Mitunter werden Tabletten vom Pflegepersonal gemörsert, was laut Rudolph aber im Sinne einer leitliniengerechten Therapie nur bei fehlenden Alternativen in Betracht kommen sollte. Allzu oft bleibe das Problem gänzlich unerkannt und sei damit ein Hauptgrund für fehlende Compliance bei bis zu 75 Prozent der Senioren.

Bei Infectopharm wurde die medizinisch-wissenschaftliche Abteilung auf das Thema aufmerksam. Immer wieder gab es im Laufe der Jahre Anfragen von Ärzten, Apothekern und Mitarbeitern aus Altenheimen zur Anwendbarkeit – beispielsweise der antibiotikahaltigen Kindersäfte – bei Rentnern. Auch zur Sondengängigkeit bestimmter flüssiger Arzneiformen gab es einen Informationsbedarf.

Ende 2013 setzte sich der Hersteller mit Vertretern aus der Praxis zusammen, zwei Jahre lang hat man sich im Unternehmen dann auf die Erweiterung der Zielgruppe vorbereitet.

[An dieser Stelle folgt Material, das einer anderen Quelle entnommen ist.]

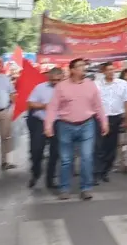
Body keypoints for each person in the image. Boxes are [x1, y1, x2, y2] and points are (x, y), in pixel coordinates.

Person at [45, 58, 109, 201]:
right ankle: (64, 188)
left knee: (87, 157)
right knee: (66, 159)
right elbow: (53, 107)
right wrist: (48, 125)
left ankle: (86, 188)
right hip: (65, 125)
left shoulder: (91, 85)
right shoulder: (61, 86)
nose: (83, 68)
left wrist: (104, 122)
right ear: (72, 70)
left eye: (84, 66)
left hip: (87, 124)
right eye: (80, 66)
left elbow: (98, 106)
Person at [26, 68, 63, 189]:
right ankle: (36, 173)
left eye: (58, 80)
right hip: (40, 122)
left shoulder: (66, 88)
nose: (55, 82)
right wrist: (44, 106)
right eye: (53, 80)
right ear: (49, 77)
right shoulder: (40, 87)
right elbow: (30, 103)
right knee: (36, 150)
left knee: (55, 152)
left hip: (58, 123)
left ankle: (50, 178)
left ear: (62, 77)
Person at [94, 63, 127, 184]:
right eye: (108, 70)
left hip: (116, 118)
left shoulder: (122, 84)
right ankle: (96, 172)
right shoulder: (97, 84)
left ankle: (105, 171)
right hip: (100, 118)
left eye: (112, 70)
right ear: (103, 72)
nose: (111, 72)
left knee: (111, 147)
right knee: (99, 146)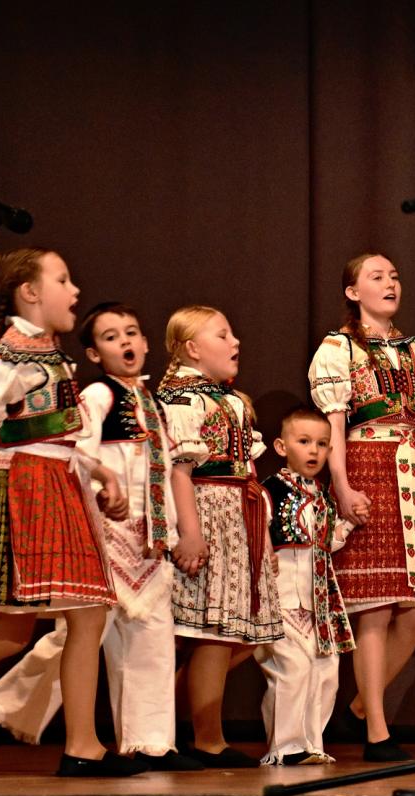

Rudolph schätzt, dass weniger als 1 Prozent aller Medikamente in flüssiger Form abgegeben werden. Gelegentlich gibt es Säfte auf dem Markt, zuletzt beispielsweise von Memantin-Generika. Mit Produkteinführungen alleine ist es nach seiner Ansicht aber nicht getan: Ärzte, Apotheker und Pflegekräfte müssten ein Bewusstsein für die Problematik bekommen, damit die betroffenen Patienten überhaupt identifiziert werden könnten. Die Krankenkassen dürfen die höheren Kosten nach Arzneimittelrichtlinie nämlich nur übernehmen, wenn Schluckbeschwerden diagnostiziert sind.

Weil Infectopharm keinen eigenen Außendienst hat, will der Hersteller sein wissenschaftliches Fortbildungsprogramm „Consilium“ nutzen. Zweifel daran, dass sich die Präparate durchsetzen werden, hat er aber nicht: An hochkonzentrierten Säften, die die erforderliche Dosierung auch in geringen Volumenmengen ermöglichen, führt aus seiner Sicht kein Weg vorbei. Zusätzlich ließen sich Wechselwirkungen vermeiden.

Infectopharm wurde 1988 von Monika und Dr. Manfred Zöller gegründet. Das erste Produkt war das Antibiotikum InfectoCillin, das kurze Zeit später auf den Markt kam. Das Ehepaar wollte Arzneimittel kindgerecht und mit einem besseren Geschmack anbieten. Um Aufmerksamkeit in den Kinderarztpraxen zu erlangen, setzte das Unternehmen von Anfang an auf Fortbildungen statt auf einen eigenen Außendienst.

Seit dem überraschenden Tod ihres Mannes im Jahr 2011 leitet die Firmengründerin das Unternehmen gemeinsam mit ihrem Sohn Phillip. Neben Rudolph ist mit Produktionschef Dr. Norbert Stempel ein weiterer externer Manager an Bord. Das Unternehmen mit rund 150 Mitarbeitern erwirtschaftet knapp 80 Millionen Euro, ein Fünftel davon mit OTC-Produkten wie Neuroderm, InfectoPedicul und LomaHerpan.